Document passage
::::
The Munich Pact was an appeasement by the French and the British towards Hitler. Hitler threatened Jewish people during his January 30, 1939, Reichstag speech. Hitler violated the Munich Pact by the Nazis invading Czechoslovakia. Then, France and Britain put their foots down to attack Hitler if it attacked another nation. Germany signed the Nazi-Soviet Nonaggression Pact with the Soviets on August 23, 1939. This agreement made Germany and the Soviet Union to not attack each other. Both nations wanted to conquer and divide Poland up. Hitler wanted to invade Poland next. By August 31, 1939, the British fleet mobilized. Civilian evacuations start from London.
::::
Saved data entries
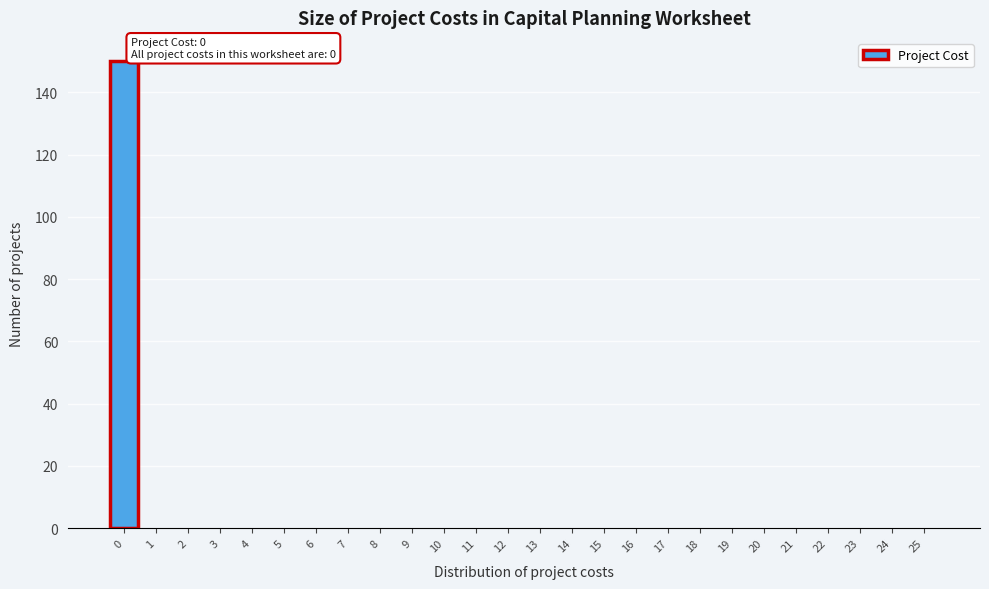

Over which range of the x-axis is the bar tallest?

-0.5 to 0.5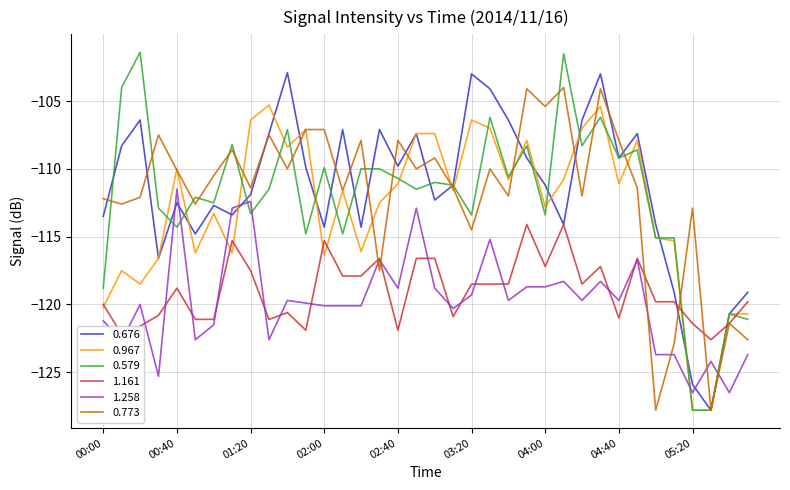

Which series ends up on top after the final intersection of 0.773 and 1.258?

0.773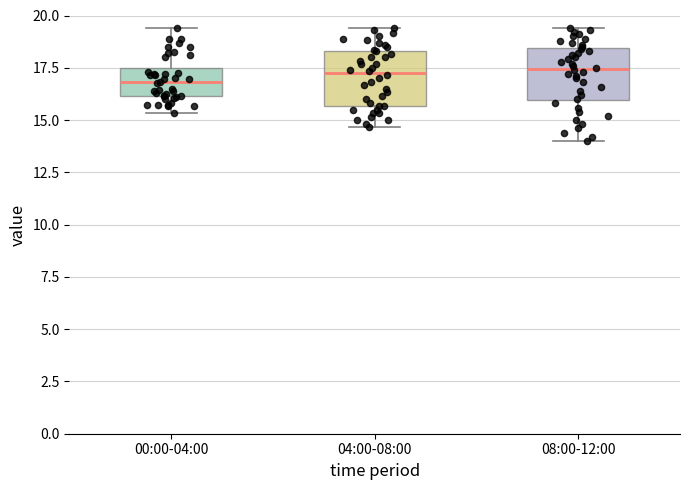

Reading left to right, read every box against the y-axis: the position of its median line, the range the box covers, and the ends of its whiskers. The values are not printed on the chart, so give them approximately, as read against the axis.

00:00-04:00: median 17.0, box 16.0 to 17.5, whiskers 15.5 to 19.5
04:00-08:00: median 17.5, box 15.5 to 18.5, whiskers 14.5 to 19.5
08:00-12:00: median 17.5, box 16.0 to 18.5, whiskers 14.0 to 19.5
::::
Task prompt
Quote the entire passage about the Munich Pact and Hitler's moves toward Poland, word for word. None of these rows matter here.

Answer space
The Munich Pact was an appeasement by the French and the British towards Hitler. Hitler threatened Jewish people during his January 30, 1939, Reichstag speech. Hitler violated the Munich Pact by the Nazis invading Czechoslovakia. Then, France and Britain put their foots down to attack Hitler if it attacked another nation. Germany signed the Nazi-Soviet Nonaggression Pact with the Soviets on August 23, 1939. This agreement made Germany and the Soviet Union to not attack each other. Both nations wanted to conquer and divide Poland up. Hitler wanted to invade Poland next. By August 31, 1939, the British fleet mobilized. Civilian evacuations start from London.